Williams envisions a similar thing playing out in the cannabis industry, with the pressure on smaller operators to comply coming from farther up the supply chain. While a skeptic might see this as another example of MSOs leveraging their abundant capital and upstream positioning to maintain an advantage over smaller firms, Williams believes such evolution will be inevitable with federal legalization.

CSQ strives to keep the process accessible for small startups: Registration fees for facilities are capped at $250, though that doesn’t include fees due to the certification body for the audit, which vary depending on facility size and scope of operations.

As it stands, the organization has created standards across four categories, but expansion is on the schedule. “The first part is basically general requirements relating to things like complaint management, document control, et cetera,” he said. “No matter what your process is, you have to follow these. We also have a part for growers, which includes growing, cultivation, and packaging of raw flower; another for extraction; one for edibles, which covers food and beverage products; and one for dietary supplements.”

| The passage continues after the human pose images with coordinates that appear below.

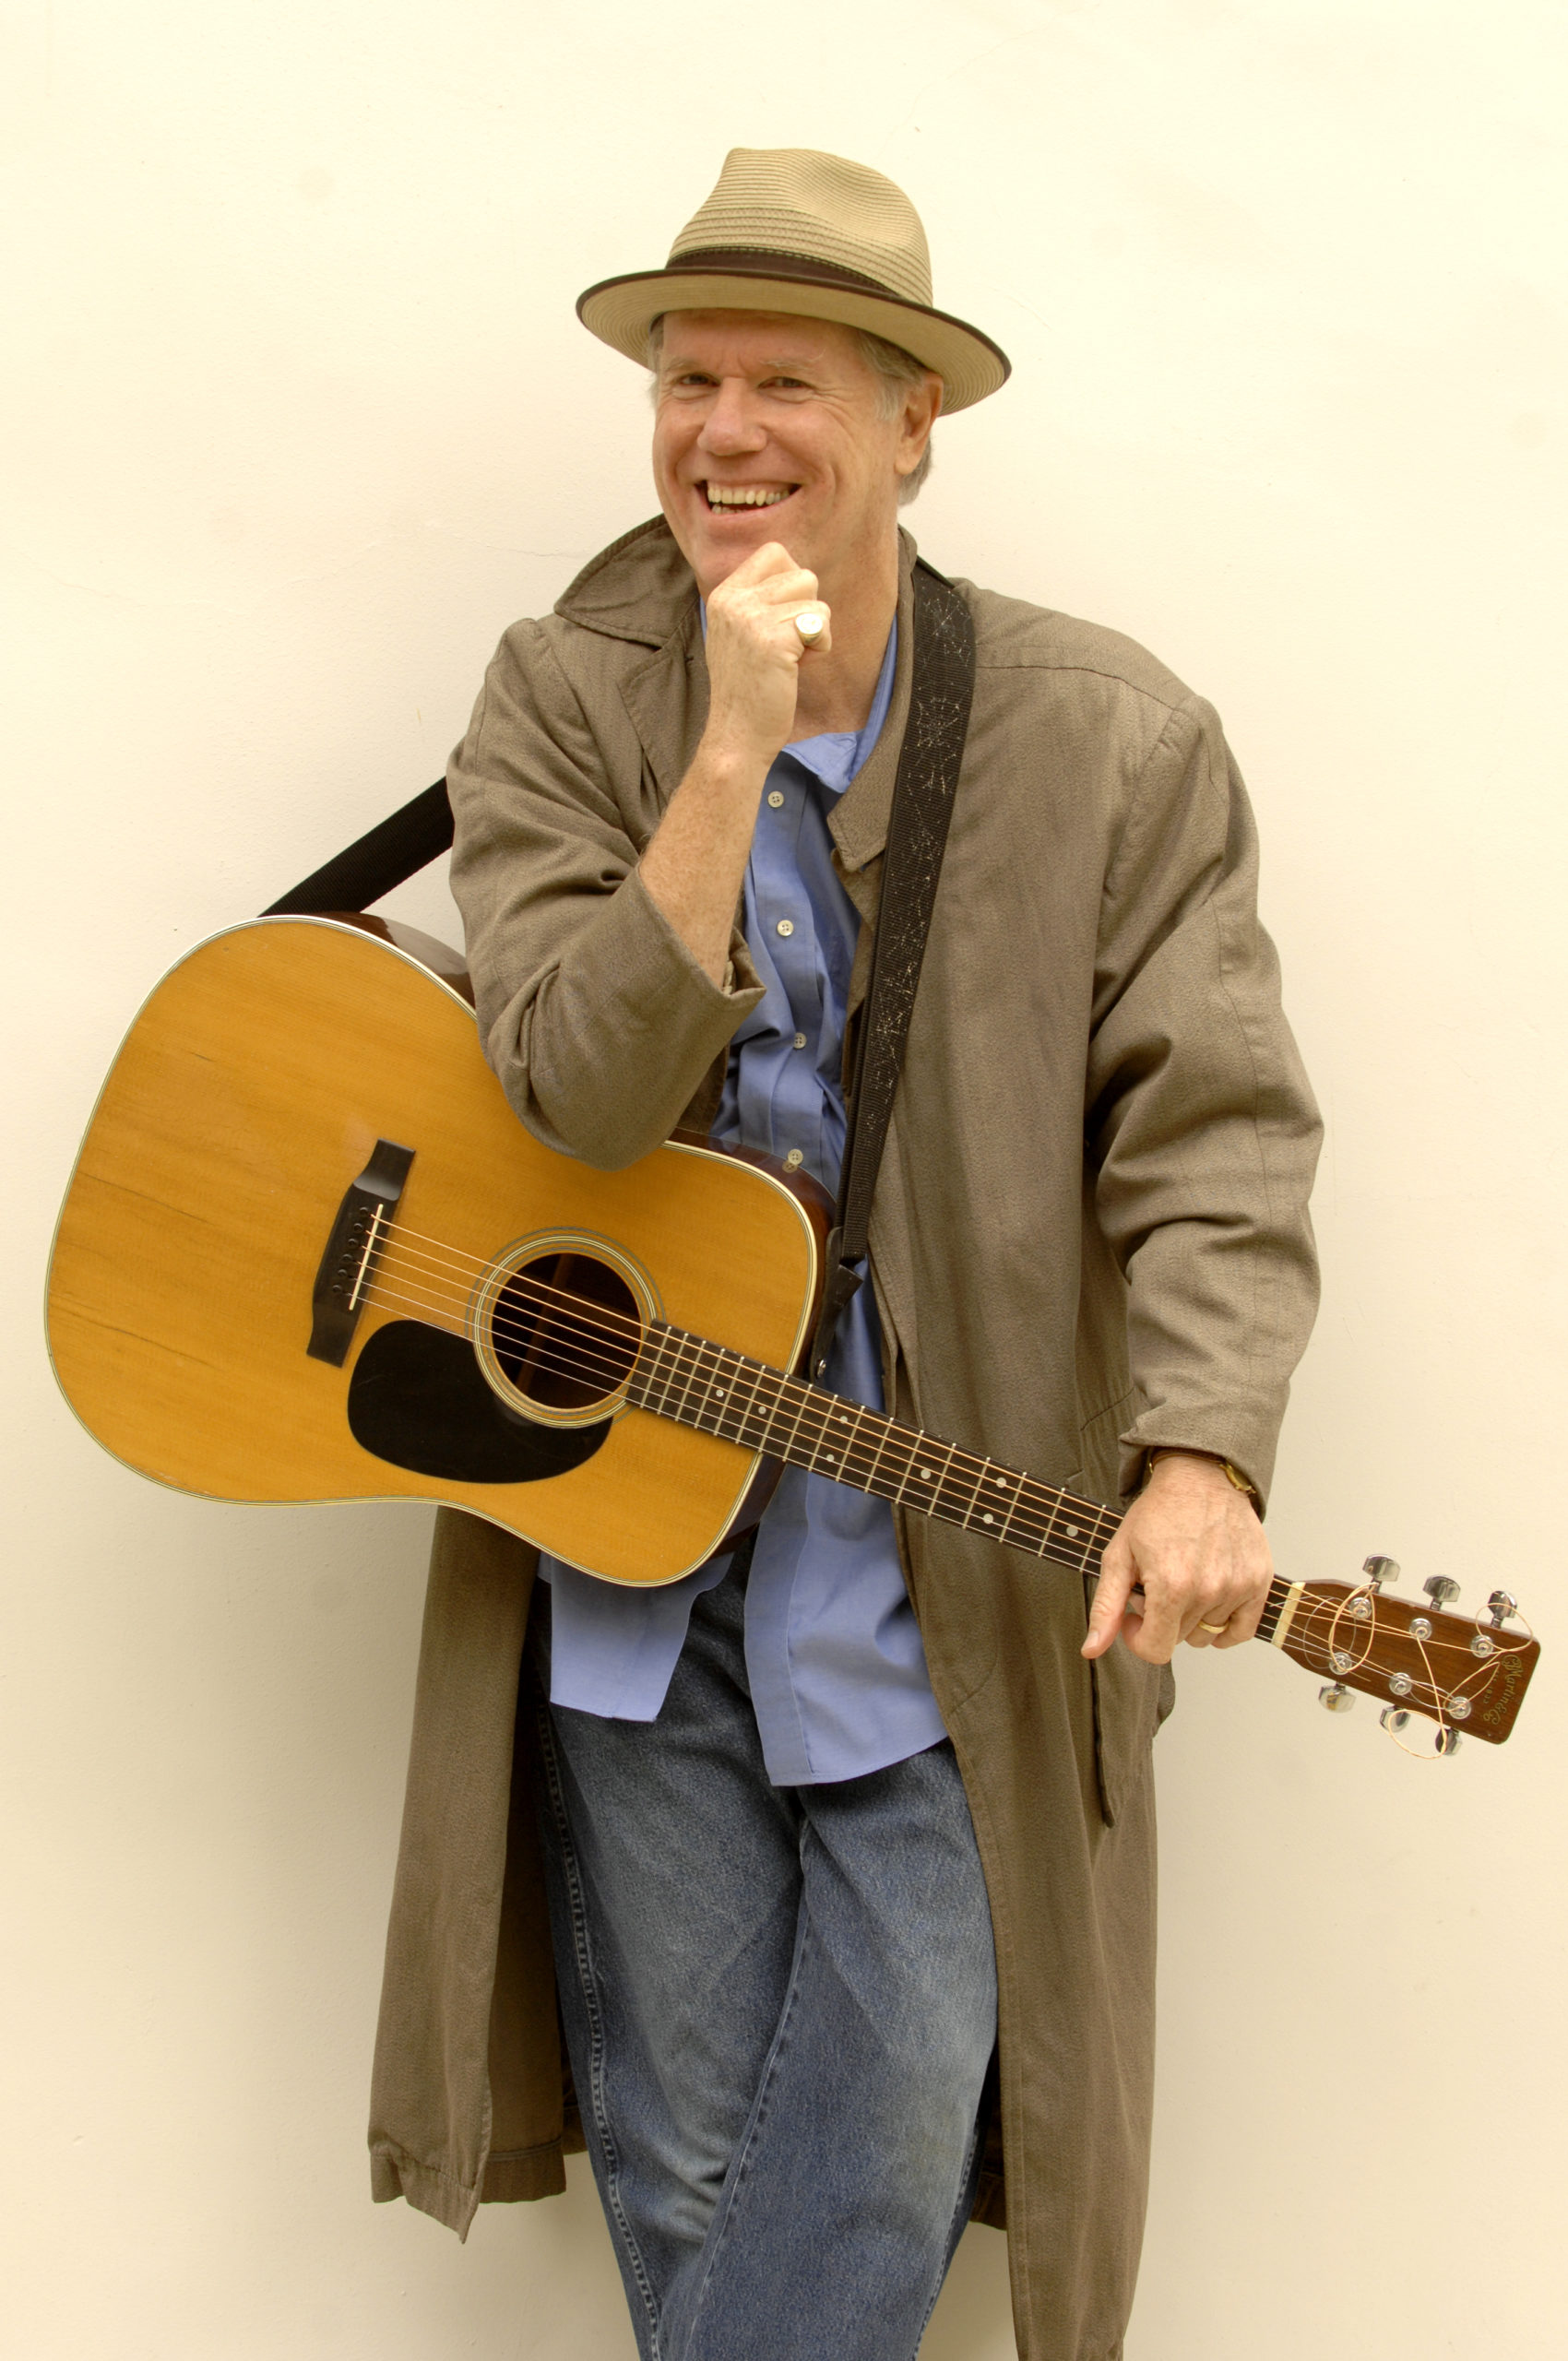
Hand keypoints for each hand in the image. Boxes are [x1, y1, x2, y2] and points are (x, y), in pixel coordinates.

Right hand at [702, 541, 831, 770]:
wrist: (737, 734)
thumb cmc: (748, 687)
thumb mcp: (741, 632)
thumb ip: (760, 600)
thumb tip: (800, 573)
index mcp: (724, 594)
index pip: (775, 553)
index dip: (793, 582)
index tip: (783, 618)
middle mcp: (734, 600)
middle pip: (802, 575)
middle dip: (807, 610)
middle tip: (787, 645)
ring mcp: (751, 618)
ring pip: (816, 600)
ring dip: (815, 632)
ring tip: (790, 659)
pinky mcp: (773, 640)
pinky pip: (821, 625)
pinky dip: (821, 648)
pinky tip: (798, 669)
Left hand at [1081, 1452, 1271, 1664]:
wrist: (1200, 1477)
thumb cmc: (1158, 1513)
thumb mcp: (1119, 1555)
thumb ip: (1106, 1607)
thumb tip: (1091, 1650)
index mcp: (1171, 1586)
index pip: (1156, 1650)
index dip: (1137, 1638)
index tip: (1134, 1614)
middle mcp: (1209, 1590)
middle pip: (1179, 1639)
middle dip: (1162, 1619)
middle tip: (1157, 1584)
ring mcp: (1237, 1587)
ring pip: (1207, 1634)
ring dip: (1192, 1618)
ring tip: (1184, 1582)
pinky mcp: (1259, 1581)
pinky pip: (1242, 1630)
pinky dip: (1225, 1626)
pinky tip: (1209, 1602)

Williams frets the cannabis industry remains a long way from ideal when it comes to product quality and safety. In preparation to launch its standards earlier this year, CSQ performed a series of pilot audits to gauge where the industry is and identify the necessary steps toward the organization’s vision of standardization.

“We went to some MSO-owned facilities as well as some small and medium-sized facilities and conducted a surprise audit to see how they would do in that situation without any preparation,” Williams said. “As you might expect, most of the facilities failed. We only had two facilities that ended up being certified. With that, we realized the cannabis industry isn’t ready for this strict of an audit, especially the small to medium-sized players.”

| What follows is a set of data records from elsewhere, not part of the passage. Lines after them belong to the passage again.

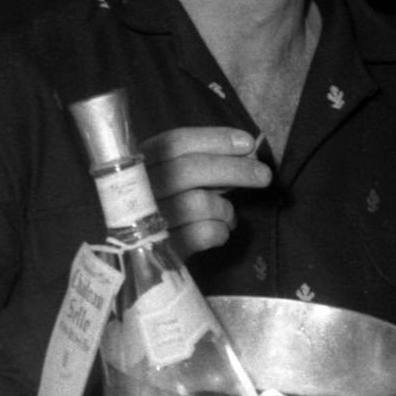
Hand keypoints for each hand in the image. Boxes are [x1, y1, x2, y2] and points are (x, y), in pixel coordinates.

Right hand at [140, 126, 270, 256]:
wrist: (131, 256)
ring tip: (228, 216)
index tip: (248, 142)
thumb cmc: (158, 209)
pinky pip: (203, 234)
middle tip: (264, 175)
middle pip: (189, 169)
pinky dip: (220, 232)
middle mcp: (136, 190)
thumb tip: (247, 151)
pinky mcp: (159, 249)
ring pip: (200, 203)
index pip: (175, 143)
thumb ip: (202, 164)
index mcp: (136, 165)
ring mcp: (145, 220)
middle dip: (235, 169)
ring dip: (225, 210)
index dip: (215, 139)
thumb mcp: (168, 179)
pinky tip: (219, 232)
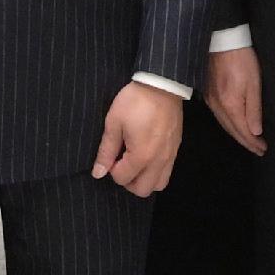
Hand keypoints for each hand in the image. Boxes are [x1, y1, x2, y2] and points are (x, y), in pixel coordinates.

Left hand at [95, 82, 186, 196]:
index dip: (111, 170)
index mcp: (141, 156)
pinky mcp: (176, 148)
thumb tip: (98, 173)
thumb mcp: (114, 123)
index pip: (122, 178)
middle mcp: (159, 161)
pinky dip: (155, 172)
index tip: (110, 155)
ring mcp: (170, 156)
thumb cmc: (134, 101)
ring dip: (144, 180)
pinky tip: (146, 156)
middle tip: (120, 165)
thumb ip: (106, 151)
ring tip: (134, 164)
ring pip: (159, 184)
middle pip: (143, 190)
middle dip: (128, 182)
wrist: (162, 84)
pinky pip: (167, 171)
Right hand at [203, 47, 265, 155]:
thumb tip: (255, 132)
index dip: (253, 142)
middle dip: (246, 142)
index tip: (263, 149)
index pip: (243, 131)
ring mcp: (211, 100)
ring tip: (249, 141)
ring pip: (224, 124)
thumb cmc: (242, 60)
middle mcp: (218, 107)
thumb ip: (254, 109)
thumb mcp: (254, 84)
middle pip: (232, 130)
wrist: (223, 41)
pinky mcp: (208, 94)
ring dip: (237, 135)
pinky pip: (219, 116)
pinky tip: (234, 125)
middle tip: (258, 150)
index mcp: (230, 105)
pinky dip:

In response, the organization developed a tiered approach, helping smaller operators level up gradually toward full CSQ certification. This allows facilities to start with cGMP (current Good Manufacturing Practices), which is a lower-level standard, then add Hazard Analysis Critical Control Points with the cGMP+ audit, and finally receive full CSQ certification.

“We don’t expect every facility to be CSQ-certified this year or even next year,” Williams said. “We understand that going from nothing to CSQ’s level of standards is a big jump. That’s why we created this tiered approach and are solving the problem of getting smaller to medium-sized companies on board in an easier way than taking the leap from zero to a hundred.”

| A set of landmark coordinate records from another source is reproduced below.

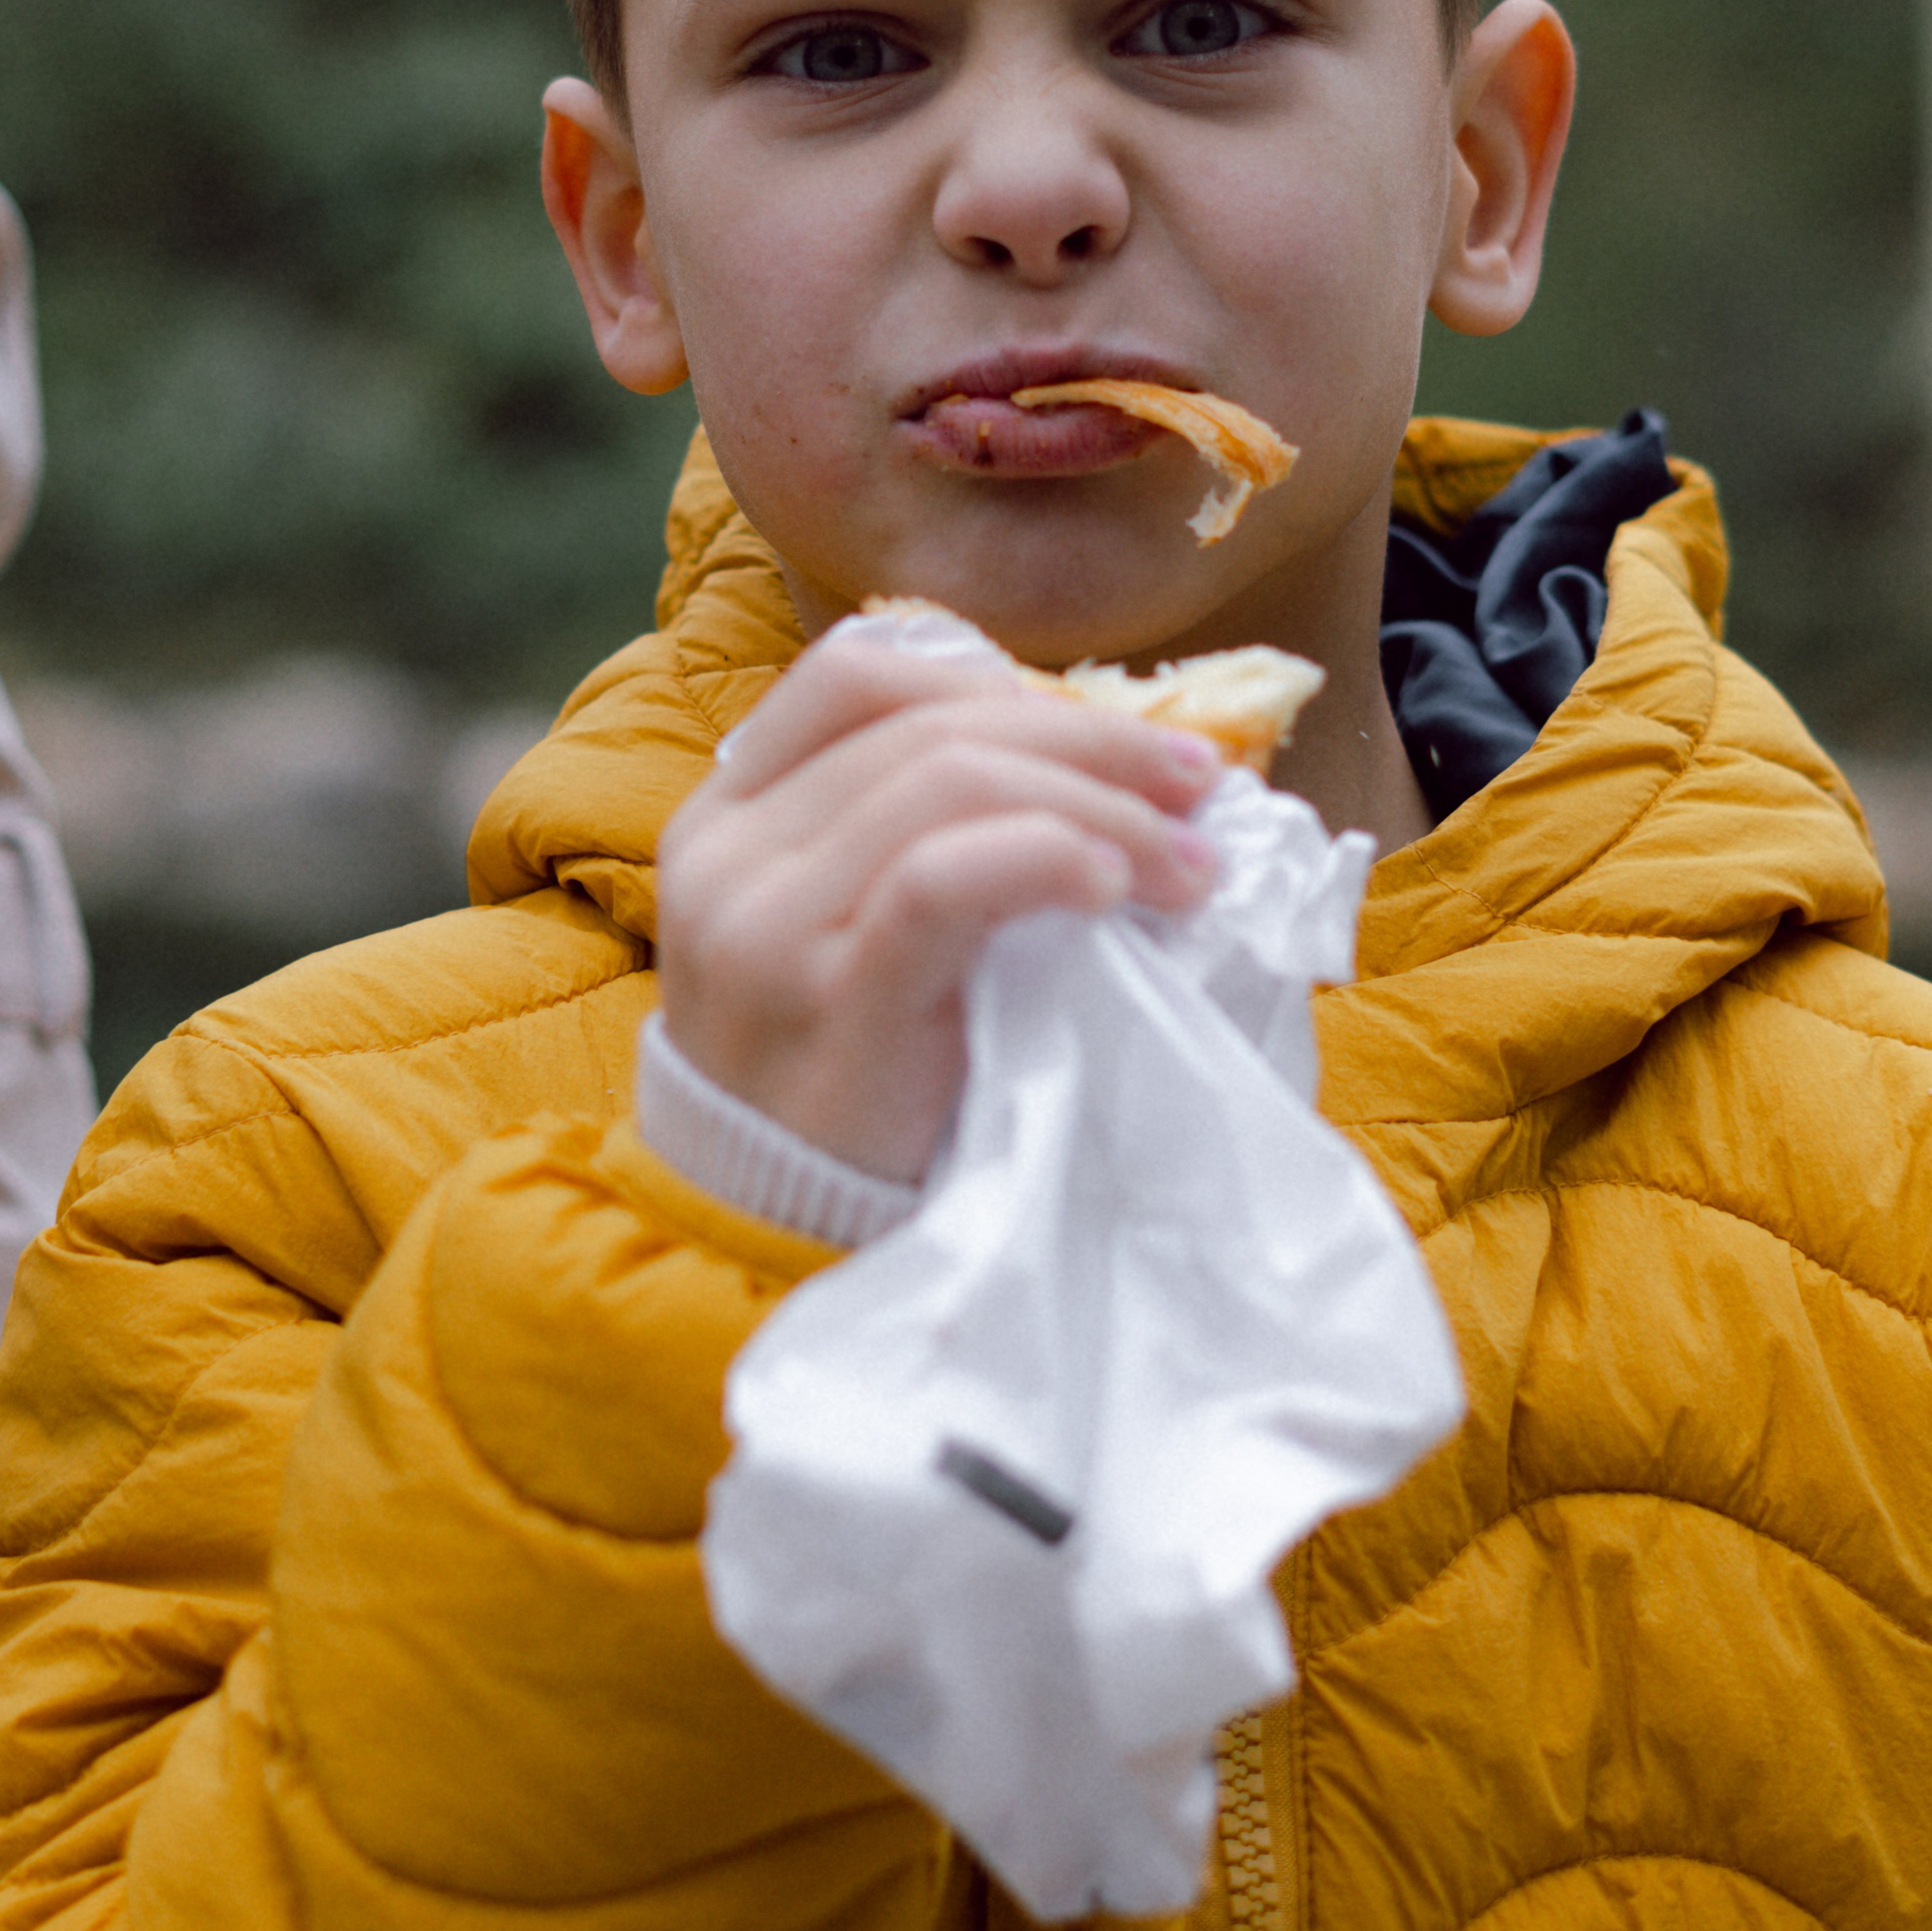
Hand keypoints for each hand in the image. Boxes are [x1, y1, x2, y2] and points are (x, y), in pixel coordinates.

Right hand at [655, 637, 1220, 1184]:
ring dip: (1102, 804)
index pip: (857, 675)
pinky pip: (944, 879)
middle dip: (1090, 739)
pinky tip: (1117, 887)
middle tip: (1201, 782)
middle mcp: (731, 855)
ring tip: (1190, 862)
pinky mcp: (828, 1005)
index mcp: (730, 815)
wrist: (774, 1255)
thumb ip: (927, 839)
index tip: (1112, 730)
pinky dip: (1048, 855)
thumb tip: (1105, 761)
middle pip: (930, 727)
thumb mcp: (855, 936)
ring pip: (948, 784)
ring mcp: (765, 928)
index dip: (997, 679)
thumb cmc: (851, 1089)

Standards imperative for growth

Nevertheless, product and manufacturing safety standards are imperative as industries mature, and cannabis manufacturers with an eye on national expansion ignore these developments at their peril. The fallout from a product recall can destroy businesses and hurt industries. Williams pointed to the annual devastation E. coli recalls have created for the romaine lettuce industry and the 2009 demise of the Peanut Corporation of America, which filed for bankruptcy after a deadly salmonella outbreak killed nine people and sickened 700 more.

“That recall didn’t just affect them; it hurt all of these small peanut farmers who weren’t even involved in the issue, because a lot of people stopped buying peanut butter,” he explained, recalling the 2019 vape crisis that stemmed from bunk cannabis vaporizers bought on the illicit market. “Even if it’s just for a month or two, that is a long period of time to not have your product moving, especially if you’re a small to medium-sized company.”

While cannabis largely has been spared a major recall that could undermine public trust and sink businesses, Williams and his company caution against the kind of hubris that has caught many industries off guard. Instead, he implores cannabis operators to start taking safety standards seriously sooner rather than later.

“One of the common things I hear, especially when working with people coming from the illicit market to the legal market, is, ‘We’ve always done it this way. We never had any issues.’” he revealed. “I always tell them this is exactly what every single person has ever said the day before they got a recall.”